New state law allows bad-faith suits
San Francisco Chronicle
In a move praised by consumer advocates, Gov. Gray Davis signed legislation yesterday that restores the right of people injured in accidents to sue insurance companies.
The legislation, sponsored by the trial lawyers, applies to all liability insurance, including auto and home. For example, it would allow people injured or harmed in a car accident to sue the other driver’s insurer for bad faith if they believe the company has unfairly and fraudulently denied their legitimate claims.
The legislation restores a right to sue that was eliminated in 1988 when the state Supreme Court prohibited third-party lawsuits for so-called bad-faith decisions.
Although Davis insisted on compromise language to moderate the legislation, insurers say it will force premiums to rise by as much as 15 percent.
Consumer groups hailed the legislation as historic.
“This will finally end more than 10 years of insurance companies grinding down payments made to victims,” said Doug Heller, a spokesman for the Foundation for Taxpayer and Consumer Rights. Heller called it a “historic change” in the way insurance companies must deal with accident victims.
Supporters said that without the potential for consumer lawsuits, insurance companies have no incentive to settle a claim in a timely manner. They cite examples of companies taking as many as four years to settle a claim stemming from an accident. In other cases, elderly or seriously injured people have died before receiving closure of their cases.
“We didn’t get everything we wanted, but the bill provides essential protection for consumers against insurance company misconduct,” said Sen. Marta Escutia, D-Huntington Park. “Where insurers are dragging their feet and refusing to pay on justified claims this is the only way we have to stop them from taking advantage of innocent victims.”
But a study by Californians for Affordable Insurance Rates, a broad coalition of business and other groups opposing the legislation, said restoration of bad-faith lawsuits could boost auto insurance premiums by $1.3 billion, or an average of nearly
15 percent, for policyholders.
John Sullivan, president of the insurance-industry-backed Civil Justice Association of California, said the industry is seriously considering trying to repeal the law through a ballot initiative.
“We think this poses enough danger in costs to the general public and businesses that buy insurance that it might be worth the effort,” he said. The group would have to gather about 800,000 signatures to put the law on the March ballot.
BOON FOR PERSONAL INJURY LAWYERS
The return of these lawsuits will benefit only personal injury lawyers, said Barry Carmody, president of the Association of California Insurance Companies.
“Everyone — consumers and businesses throughout the state — will feel the financial pain of increased litigation flooding our already overworked court system,” he said.
Sullivan said rates would have to rise because insurance companies would be forced to settle rather than investigate claims. He also said 99 percent of the cases fall under the $1 million threshold, making it an ineffective limitation.
The new law reinstates a narrow version of what is known as the Royal Globe doctrine.
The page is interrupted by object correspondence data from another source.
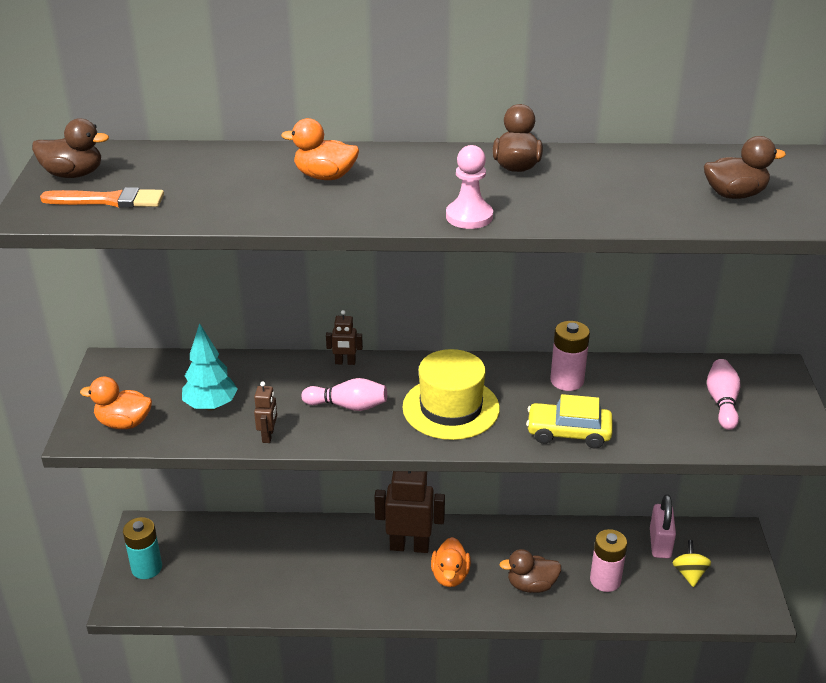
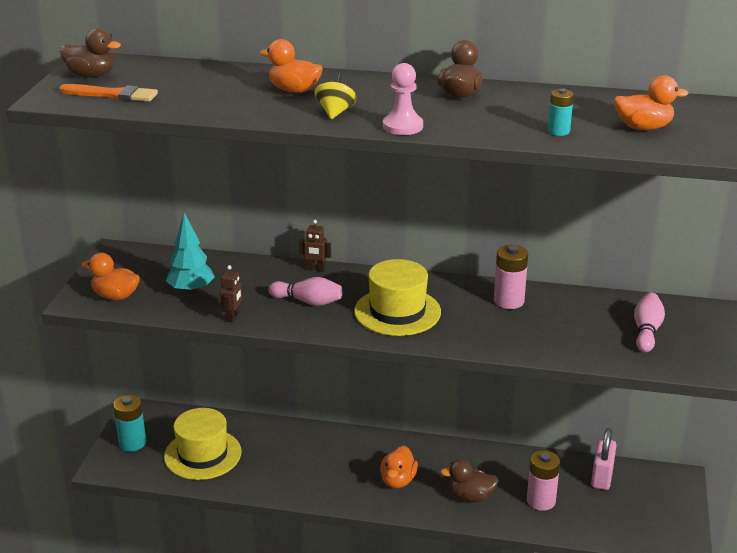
camera: 10 degrees right, 5 degrees down
(229, 572) = (202, 454): none -> yellow hat
(409, 546) = (367, 452): brown robot -> none
(568, 433) = (496, 341): yellow car -> none
(645, 208) = (558, 131): none -> turquoise battery
(689, 574) = (623, 505): yellow spinning top -> yellow spinning top (335, 112)
(734, 195) = (643, 127): brown duck -> orange duck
Royal Globe dates back to 1979 when the state Supreme Court ruled that a person could file a bad faith lawsuit against another person’s insurance company over justified claims that were delayed or denied.
DECISION OVERTURNED IN 1989
But in 1989 the court threw out that decision citing “undesirable social and economic effects” in the form of high insurance rates and crowded courts. The legislation Davis signed yesterday comes after years of battles between the trial lawyers and business groups.
SB1237 by Escutia, D-Huntington Park, sat idle for almost two months after Davis threatened to veto the legislation he thought was too tough on business.
Lawmakers agreed to modify AB1309 by Assemblyman Jack Scott, D-Altadena, to impose restrictions on the measure, including a six-year sunset date and a limit on action to those in which the net judgment does not exceed $1 million.
In addition to limiting the lawsuits to judgments of less than $1 million, Davis’ modifications exclude business and class action suits, require a study of the impact of the bill and increase the possible fines on insurance companies from $5,000 to a minimum of $50,000.